# Problem
Collect every line of the records that holds the string "Your", with case counting.

(Records taken from a collection)
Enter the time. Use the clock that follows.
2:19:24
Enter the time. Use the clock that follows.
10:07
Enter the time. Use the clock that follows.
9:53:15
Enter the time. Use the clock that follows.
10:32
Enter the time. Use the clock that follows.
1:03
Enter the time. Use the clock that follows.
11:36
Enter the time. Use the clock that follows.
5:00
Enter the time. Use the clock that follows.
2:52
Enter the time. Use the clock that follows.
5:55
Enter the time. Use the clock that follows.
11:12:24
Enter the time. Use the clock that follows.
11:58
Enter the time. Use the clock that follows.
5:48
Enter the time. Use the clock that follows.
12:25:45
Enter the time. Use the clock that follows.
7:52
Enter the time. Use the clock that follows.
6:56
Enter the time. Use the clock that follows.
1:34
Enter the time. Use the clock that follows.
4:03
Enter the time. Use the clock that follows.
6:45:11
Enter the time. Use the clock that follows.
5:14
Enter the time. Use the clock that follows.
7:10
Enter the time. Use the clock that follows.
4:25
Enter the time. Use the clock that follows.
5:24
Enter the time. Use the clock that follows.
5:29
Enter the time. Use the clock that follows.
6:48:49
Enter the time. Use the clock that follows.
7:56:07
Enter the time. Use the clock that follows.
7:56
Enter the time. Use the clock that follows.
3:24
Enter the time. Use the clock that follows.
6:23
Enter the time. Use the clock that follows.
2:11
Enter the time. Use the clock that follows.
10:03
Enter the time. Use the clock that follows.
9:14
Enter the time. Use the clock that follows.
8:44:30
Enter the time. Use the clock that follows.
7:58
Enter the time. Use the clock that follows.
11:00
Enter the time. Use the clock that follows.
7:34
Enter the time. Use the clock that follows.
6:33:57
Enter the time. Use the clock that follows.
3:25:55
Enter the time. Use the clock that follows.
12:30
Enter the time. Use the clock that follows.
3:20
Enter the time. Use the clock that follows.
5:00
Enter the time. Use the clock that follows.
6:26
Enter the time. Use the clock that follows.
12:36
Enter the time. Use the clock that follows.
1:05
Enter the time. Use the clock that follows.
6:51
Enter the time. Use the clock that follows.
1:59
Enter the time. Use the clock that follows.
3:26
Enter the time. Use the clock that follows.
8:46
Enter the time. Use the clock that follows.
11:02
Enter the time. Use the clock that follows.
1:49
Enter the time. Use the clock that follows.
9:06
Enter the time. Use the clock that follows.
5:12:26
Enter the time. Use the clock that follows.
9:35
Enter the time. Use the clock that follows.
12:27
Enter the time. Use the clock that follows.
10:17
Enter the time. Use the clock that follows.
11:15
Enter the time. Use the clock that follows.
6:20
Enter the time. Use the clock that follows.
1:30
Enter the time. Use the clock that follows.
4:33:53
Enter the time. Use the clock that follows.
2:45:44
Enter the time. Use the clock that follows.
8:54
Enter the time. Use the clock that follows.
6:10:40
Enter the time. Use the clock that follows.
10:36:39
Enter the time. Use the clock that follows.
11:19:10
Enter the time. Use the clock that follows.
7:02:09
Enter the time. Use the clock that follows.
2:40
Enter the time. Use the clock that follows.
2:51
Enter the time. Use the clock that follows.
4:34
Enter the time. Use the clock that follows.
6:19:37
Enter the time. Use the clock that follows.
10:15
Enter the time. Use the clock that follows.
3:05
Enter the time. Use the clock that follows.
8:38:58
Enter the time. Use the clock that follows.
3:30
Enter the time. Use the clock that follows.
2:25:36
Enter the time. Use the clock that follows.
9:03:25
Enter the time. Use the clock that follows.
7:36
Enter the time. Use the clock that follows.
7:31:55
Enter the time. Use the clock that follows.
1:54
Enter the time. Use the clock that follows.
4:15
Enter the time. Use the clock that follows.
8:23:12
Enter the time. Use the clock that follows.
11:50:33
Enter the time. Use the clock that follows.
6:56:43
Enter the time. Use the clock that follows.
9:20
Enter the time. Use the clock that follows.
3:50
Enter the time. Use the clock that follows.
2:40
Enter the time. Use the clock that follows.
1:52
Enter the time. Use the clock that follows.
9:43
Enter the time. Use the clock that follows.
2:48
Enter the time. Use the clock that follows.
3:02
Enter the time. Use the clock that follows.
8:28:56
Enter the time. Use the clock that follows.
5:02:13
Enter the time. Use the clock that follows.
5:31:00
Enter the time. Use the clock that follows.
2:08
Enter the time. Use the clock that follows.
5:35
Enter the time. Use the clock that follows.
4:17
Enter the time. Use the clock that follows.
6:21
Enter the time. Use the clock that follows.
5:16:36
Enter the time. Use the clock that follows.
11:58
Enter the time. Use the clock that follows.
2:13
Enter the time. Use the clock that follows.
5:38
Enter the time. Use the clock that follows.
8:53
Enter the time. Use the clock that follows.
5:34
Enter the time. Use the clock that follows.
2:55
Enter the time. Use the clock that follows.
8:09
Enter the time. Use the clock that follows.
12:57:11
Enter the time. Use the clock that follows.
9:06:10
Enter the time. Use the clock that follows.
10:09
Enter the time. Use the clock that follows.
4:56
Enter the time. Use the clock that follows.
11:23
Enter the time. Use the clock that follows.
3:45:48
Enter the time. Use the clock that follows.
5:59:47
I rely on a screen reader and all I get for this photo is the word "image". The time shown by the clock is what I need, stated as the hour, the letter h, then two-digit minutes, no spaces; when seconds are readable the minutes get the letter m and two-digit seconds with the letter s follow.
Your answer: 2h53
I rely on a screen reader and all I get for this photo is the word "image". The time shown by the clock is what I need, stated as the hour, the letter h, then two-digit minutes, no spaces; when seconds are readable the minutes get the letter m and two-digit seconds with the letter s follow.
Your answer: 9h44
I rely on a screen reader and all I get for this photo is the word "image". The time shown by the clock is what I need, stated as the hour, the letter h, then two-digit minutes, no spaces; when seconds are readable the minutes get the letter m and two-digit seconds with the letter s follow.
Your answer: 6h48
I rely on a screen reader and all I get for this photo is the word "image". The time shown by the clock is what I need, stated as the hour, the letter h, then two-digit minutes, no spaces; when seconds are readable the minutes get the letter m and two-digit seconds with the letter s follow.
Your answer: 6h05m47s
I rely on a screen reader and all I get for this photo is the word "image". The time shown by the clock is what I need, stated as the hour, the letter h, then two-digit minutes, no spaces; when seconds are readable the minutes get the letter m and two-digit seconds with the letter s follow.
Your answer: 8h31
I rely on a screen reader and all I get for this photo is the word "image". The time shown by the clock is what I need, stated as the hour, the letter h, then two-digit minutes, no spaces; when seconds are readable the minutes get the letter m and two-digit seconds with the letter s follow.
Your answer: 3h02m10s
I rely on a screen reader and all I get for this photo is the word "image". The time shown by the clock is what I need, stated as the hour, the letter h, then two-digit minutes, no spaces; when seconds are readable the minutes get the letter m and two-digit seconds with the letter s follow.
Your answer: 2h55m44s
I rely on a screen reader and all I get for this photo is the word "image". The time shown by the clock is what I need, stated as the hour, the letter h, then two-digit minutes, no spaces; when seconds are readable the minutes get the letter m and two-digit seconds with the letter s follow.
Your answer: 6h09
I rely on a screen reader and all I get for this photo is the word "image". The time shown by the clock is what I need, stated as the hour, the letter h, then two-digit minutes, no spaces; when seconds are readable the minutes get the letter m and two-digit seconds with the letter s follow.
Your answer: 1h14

# Solution for this problem
Your answer: 2h53
Your answer: 9h44
Your answer: 6h48
Your answer: 6h05m47s
Your answer: 8h31
Your answer: 3h02m10s
Your answer: 2h55m44s
Your answer: 6h09
Your answer: 1h14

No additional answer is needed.